APPLY WHAT YOU READ:
a - On the exam page, what is the M1 mark in the derivative part awarded for?
b - Please return the passage of the exam page from "Date | May 2018" to "the chain rule.", copied word for word.

TEXT FOR ANALYSIS:
Date | May 2018 | Marks available | 2 | Reference code | 18M.1.hl.TZ1.7 |
Level | HL only | Paper | 1 | Time zone | TZ1 |
Command term | Find | Question number | 7 | Adapted from | N/A |
Question
Let \(y = {\text{arccos}}\left( {\frac{x}{2}} \right)\)
Find \(\frac{{{\text{d}}y}}{{{\text{d}}x}}\).
Find \(\int_0^1 {{\text{arccos}}\left( {\frac{x}{2}} \right){\text{d}}x} \).
Markscheme
\(y = {\text{arccos}}\left( {\frac{x}{2}} \right) \Rightarrow \frac{{{\text{d}}y}}{{{\text{d}}x}} = - \frac{1}{{2\sqrt {1 - {{\left( {\frac{x}{2}} \right)}^2}} }}\left( { = - \frac{1}{{\sqrt {4 - {x^2}} }}} \right)\) M1A1
Note: M1 is for use of the chain rule.
[2 marks]
attempt at integration by parts M1
\(u = {\text{arccos}}\left( {\frac{x}{2}} \right) \Rightarrow \frac{{{\text{d}}u}}{{{\text{d}}x}} = - \frac{1}{{\sqrt {4 - {x^2}} }}\)
\(\frac{{{\text{d}}v}}{{{\text{d}}x}} = 1 \Rightarrow v = x\) (A1)
\(\int_0^1 {{\text{arccos}}\left( {\frac{x}{2}} \right){\text{d}}x} = \left[ {x\,\,{\text{arccos}}\left( {\frac{x}{2}} \right)} \right]_0^1 + \int_0^1 {\frac{1}{{\sqrt {4 - {x^2}} }}} dx\) A1
using integration by substitution or inspection (M1)
\(\left[ {x\,\,{\text{arccos}}\left( {\frac{x}{2}} \right)} \right]_0^1 + \left[ { - {{\left( {4 - {x^2}} \right)}^{\frac{1}{2}}}} \right]_0^1\) A1
Note: Award A1 for \({ - {{\left( {4 - {x^2}} \right)}^{\frac{1}{2}}}}\) or equivalent.
Note: Condone lack of limits to this point.
attempt to substitute limits into their integral M1
\( = \frac{\pi }{3} - \sqrt 3 + 2\) A1
[7 marks]

(Stored data entries)
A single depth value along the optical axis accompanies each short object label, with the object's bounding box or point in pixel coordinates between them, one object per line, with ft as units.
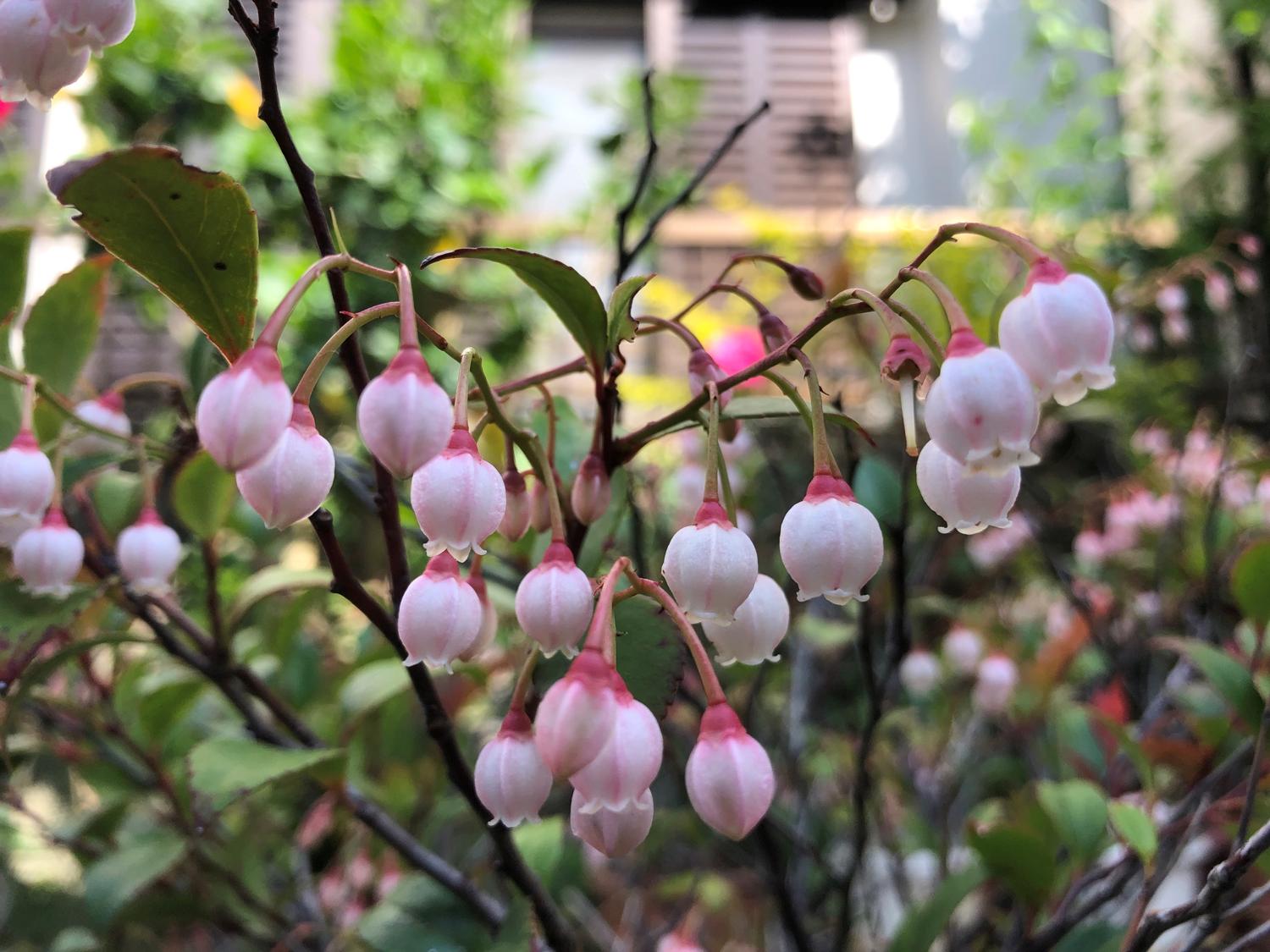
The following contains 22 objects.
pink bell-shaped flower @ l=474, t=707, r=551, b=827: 0.27
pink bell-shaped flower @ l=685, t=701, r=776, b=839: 0.25
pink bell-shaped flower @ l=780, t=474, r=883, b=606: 0.27
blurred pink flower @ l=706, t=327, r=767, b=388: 1.12
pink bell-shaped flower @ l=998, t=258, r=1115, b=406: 0.25
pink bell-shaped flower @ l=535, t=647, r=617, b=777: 0.23
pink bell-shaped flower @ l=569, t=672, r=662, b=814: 0.24
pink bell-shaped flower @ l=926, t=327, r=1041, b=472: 0.23
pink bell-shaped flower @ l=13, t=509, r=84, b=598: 0.37
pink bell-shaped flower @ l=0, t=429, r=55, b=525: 0.34
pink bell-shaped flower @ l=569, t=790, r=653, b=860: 0.25
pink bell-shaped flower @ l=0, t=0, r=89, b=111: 0.27
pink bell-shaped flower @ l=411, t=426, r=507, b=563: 0.26
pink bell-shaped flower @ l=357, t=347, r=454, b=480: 0.24
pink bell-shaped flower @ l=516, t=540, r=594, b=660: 0.26
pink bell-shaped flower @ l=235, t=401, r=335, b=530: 0.25
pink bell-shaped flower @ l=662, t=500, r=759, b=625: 0.27
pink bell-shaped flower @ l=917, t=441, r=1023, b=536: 0.26
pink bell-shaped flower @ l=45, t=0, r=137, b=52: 0.27
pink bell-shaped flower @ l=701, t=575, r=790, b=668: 0.30
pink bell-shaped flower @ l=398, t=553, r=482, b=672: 0.28
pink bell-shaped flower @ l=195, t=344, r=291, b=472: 0.23
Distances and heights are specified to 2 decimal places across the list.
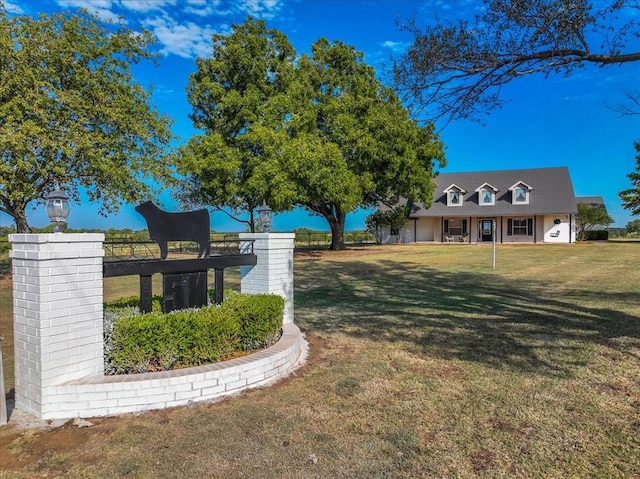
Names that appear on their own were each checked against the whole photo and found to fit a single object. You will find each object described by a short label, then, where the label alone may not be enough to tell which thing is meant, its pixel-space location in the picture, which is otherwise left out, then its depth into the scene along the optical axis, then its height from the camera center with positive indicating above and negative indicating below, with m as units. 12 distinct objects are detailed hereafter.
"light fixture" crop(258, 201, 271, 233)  5.87 +0.19
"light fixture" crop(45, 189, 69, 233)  3.59 +0.20
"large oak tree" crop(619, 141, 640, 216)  30.08 +2.87
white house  29.42 +1.71
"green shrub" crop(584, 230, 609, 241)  36.28 -0.10
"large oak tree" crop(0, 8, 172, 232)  12.52 +3.85
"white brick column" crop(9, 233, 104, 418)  3.27 -0.67
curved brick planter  3.33 -1.36
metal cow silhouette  4.32 +0.05
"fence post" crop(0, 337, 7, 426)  3.20 -1.38
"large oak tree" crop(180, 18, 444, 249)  18.12 +4.87
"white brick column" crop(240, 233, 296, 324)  5.58 -0.50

RESPONSES BY TASK:
a - Use of the chain rule.

b -
Date | May 2018 | Marks available | 2 | Reference code | 18M.1.hl.TZ1.7 |
Level | HL only | Paper | 1 | Time zone | TZ1 |
Command term | Find | Question number | 7 | Adapted from | N/A |
Question
Let \(y = {\text{arccos}}\left( {\frac{x}{2}} \right)\)
Find \(\frac{{{\text{d}}y}}{{{\text{d}}x}}\).
Find \(\int_0^1 {{\text{arccos}}\left( {\frac{x}{2}} \right){\text{d}}x} \).
Markscheme
\(y = {\text{arccos}}\left( {\frac{x}{2}} \right) \Rightarrow \frac{{{\text{d}}y}}{{{\text{d}}x}} = - \frac{1}{{2\sqrt {1 - {{\left( {\frac{x}{2}} \right)}^2}} }}\left( { = - \frac{1}{{\sqrt {4 - {x^2}} }}} \right)\) M1A1
Note: M1 is for use of the chain rule.